_What you should do_: Rewrite the records below as a two-column CSV with the headers field and value, one row per line, each entry in its own quoted field and any line breaks turned into spaces. Begin at the line that has "state / province: San José" and stop after the line that has "catalogue / barcode: US 2998438".

Data excerpts
(begin)
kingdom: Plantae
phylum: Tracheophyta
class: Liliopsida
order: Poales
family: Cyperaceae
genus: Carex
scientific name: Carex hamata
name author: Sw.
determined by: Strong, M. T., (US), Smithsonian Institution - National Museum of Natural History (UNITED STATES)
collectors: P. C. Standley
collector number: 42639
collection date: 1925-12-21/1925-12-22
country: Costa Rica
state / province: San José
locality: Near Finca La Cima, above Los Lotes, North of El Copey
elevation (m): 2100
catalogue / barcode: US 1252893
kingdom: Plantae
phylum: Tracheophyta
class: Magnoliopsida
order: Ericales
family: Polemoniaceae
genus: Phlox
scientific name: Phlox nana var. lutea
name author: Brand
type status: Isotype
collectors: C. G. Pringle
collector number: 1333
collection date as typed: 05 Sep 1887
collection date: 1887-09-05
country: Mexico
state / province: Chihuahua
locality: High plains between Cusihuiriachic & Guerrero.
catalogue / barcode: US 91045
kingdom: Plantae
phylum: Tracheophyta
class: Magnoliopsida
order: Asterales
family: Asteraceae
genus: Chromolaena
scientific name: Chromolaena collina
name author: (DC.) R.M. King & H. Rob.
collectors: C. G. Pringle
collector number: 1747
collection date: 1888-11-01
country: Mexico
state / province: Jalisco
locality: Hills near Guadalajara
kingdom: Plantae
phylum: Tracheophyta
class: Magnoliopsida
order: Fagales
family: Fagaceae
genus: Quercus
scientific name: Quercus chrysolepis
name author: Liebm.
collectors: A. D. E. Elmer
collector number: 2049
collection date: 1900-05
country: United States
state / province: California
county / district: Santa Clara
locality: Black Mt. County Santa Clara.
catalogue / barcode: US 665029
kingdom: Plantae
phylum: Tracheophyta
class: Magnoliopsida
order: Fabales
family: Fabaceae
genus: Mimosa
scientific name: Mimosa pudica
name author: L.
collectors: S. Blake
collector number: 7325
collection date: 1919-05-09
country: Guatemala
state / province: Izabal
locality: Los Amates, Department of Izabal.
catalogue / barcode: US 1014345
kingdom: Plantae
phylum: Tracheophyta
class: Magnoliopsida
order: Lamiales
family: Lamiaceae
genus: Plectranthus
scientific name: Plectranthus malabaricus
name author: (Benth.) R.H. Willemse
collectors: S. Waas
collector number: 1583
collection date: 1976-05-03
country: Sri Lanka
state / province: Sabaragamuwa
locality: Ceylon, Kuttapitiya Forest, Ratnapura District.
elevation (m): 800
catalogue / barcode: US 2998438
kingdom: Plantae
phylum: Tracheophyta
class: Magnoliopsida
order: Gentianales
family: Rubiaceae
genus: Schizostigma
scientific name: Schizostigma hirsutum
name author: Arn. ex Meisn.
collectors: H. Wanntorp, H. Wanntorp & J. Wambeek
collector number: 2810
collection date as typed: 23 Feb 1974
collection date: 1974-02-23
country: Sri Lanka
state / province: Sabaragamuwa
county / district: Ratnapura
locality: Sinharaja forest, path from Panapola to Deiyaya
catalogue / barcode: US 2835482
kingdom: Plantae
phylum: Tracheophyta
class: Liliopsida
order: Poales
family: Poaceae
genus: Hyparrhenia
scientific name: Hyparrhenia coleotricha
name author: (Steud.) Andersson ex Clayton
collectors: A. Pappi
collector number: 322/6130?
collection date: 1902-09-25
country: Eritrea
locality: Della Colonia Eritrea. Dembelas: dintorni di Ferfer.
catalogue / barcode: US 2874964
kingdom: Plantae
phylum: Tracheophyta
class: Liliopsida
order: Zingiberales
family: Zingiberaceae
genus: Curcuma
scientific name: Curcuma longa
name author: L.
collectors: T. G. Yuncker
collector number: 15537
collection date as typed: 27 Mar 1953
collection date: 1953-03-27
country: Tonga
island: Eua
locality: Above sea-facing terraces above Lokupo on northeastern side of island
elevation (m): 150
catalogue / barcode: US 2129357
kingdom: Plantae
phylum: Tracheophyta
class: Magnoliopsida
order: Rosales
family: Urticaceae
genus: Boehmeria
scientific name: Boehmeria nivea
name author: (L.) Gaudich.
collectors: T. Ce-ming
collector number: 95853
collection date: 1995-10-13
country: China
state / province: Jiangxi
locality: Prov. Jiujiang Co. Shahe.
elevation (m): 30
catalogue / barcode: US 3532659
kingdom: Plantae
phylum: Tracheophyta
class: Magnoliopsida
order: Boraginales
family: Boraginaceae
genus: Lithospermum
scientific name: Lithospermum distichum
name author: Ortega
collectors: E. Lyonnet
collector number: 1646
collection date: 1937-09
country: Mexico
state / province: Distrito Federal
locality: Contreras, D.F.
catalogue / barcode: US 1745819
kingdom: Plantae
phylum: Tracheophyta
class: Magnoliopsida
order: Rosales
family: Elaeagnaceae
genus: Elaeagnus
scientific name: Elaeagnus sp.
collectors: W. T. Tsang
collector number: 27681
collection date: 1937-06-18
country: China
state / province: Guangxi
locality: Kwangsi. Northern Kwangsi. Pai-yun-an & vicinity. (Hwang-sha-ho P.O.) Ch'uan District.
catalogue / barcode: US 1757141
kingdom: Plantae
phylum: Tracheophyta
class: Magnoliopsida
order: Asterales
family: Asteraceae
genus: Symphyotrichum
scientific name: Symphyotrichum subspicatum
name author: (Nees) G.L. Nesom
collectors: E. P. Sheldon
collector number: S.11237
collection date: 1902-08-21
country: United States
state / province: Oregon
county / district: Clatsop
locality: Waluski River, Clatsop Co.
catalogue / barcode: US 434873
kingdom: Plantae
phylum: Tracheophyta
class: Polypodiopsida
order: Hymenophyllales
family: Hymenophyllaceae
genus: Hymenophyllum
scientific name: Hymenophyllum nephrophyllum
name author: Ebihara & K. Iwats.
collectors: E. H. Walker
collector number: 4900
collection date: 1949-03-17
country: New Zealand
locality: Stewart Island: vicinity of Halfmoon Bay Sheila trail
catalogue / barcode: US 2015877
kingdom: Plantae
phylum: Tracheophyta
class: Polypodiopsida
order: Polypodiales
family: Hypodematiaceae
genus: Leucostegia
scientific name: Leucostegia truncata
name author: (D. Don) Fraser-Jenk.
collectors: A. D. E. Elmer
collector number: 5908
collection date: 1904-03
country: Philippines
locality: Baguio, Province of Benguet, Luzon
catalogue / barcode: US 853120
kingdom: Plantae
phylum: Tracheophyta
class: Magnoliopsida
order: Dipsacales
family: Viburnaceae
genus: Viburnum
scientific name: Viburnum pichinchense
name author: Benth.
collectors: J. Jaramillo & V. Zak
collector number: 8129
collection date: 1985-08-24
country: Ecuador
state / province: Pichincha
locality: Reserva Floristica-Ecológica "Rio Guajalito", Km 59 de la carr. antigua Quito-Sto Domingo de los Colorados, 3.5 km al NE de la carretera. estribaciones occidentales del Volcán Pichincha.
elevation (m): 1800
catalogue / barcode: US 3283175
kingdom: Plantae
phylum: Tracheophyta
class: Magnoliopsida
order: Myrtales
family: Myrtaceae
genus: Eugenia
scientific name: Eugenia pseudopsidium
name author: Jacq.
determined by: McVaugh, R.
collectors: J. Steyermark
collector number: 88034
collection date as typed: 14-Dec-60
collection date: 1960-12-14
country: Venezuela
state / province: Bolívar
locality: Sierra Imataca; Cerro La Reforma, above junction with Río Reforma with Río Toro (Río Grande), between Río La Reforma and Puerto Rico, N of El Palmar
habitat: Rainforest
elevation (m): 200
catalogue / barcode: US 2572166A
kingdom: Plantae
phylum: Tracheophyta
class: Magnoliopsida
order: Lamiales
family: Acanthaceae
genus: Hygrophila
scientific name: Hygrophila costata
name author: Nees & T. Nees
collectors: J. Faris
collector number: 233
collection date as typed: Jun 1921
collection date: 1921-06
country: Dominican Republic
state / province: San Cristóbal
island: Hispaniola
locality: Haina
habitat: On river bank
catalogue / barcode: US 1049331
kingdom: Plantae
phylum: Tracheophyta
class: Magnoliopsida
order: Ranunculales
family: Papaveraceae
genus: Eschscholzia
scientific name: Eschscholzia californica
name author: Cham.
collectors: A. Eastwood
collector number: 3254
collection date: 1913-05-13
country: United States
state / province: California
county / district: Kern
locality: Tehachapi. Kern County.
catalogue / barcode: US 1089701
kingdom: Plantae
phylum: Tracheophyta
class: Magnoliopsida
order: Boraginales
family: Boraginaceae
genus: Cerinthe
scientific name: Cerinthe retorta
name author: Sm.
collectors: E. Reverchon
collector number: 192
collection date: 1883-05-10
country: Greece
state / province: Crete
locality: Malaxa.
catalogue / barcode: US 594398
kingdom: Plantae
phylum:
(end)
_Output_:
field,value
"state / province:","San José"
"locality:","Near Finca La Cima, above Los Lotes, North of El Copey"
"elevation (m):","2100"
"catalogue / barcode:","US 1252893"
"kingdom:","Plantae"
"phylum:","Tracheophyta"
"class:","Magnoliopsida"
"order:","Ericales"
"family:","Polemoniaceae"
"genus:","Phlox"
"scientific name:","Phlox nana var. lutea"
"name author:","Brand"
"type status:","Isotype"
"collectors:","C. G. Pringle"
"collector number:","1333"
"collection date as typed:","05 Sep 1887"
"collection date:","1887-09-05"
"country:","Mexico"
"state / province:","Chihuahua"
"locality:","High plains between Cusihuiriachic & Guerrero."
"catalogue / barcode:","US 91045"
"kingdom:","Plantae"
"phylum:","Tracheophyta"
"class:","Magnoliopsida"
"order:","Asterales"
"family:","Asteraceae"
"genus:","Chromolaena"
"scientific name:","Chromolaena collina"
"name author:","(DC.) R.M. King & H. Rob."
"collectors:","C. G. Pringle"
"collector number:","1747"
"collection date:","1888-11-01"
"country:","Mexico"
"state / province:","Jalisco"
"locality:","Hills near Guadalajara"
"kingdom:","Plantae"
"phylum:","Tracheophyta"
"class:","Magnoliopsida"
"order:","Fagales"
"family:","Fagaceae"
"genus:","Quercus"
"scientific name:","Quercus chrysolepis"
"name author:","Liebm."
"collectors:","A. D. E. Elmer"
"collector number:","2049"
"collection date:","1900-05"
"country:","United States"
"state / province:","California"
"county / district:","Santa Clara"
"locality:","Black Mt. County Santa Clara."
"catalogue / barcode:","US 665029"
"kingdom:","Plantae"
"phylum:","Tracheophyta"
"class:","Magnoliopsida"
"order:","Fabales"
"family:","Fabaceae"
"genus:","Mimosa"
"scientific name:","Mimosa pudica"
"name author:","L."
"collectors:","S. Blake"
"collector number:","7325"
"collection date:","1919-05-09"
"country:","Guatemala"
"state / province:","Izabal"
"locality:","Los Amates, Department of Izabal."
"catalogue / barcode:","US 1014345"
"kingdom:","Plantae"
"phylum:","Tracheophyta"
"class:","Magnoliopsida"
"order:","Lamiales"
"family:","Lamiaceae"
"genus:","Plectranthus"
"scientific name:","Plectranthus malabaricus"
"name author:","(Benth.) R.H. Willemse"
"collectors:","S. Waas"
"collector number:","1583"
"collection date:","1976-05-03"
"country:","Sri Lanka"
"state / province:","Sabaragamuwa"
"locality:","Ceylon, Kuttapitiya Forest, Ratnapura District."
"elevation (m):","800"
"catalogue / barcode:","US 2998438"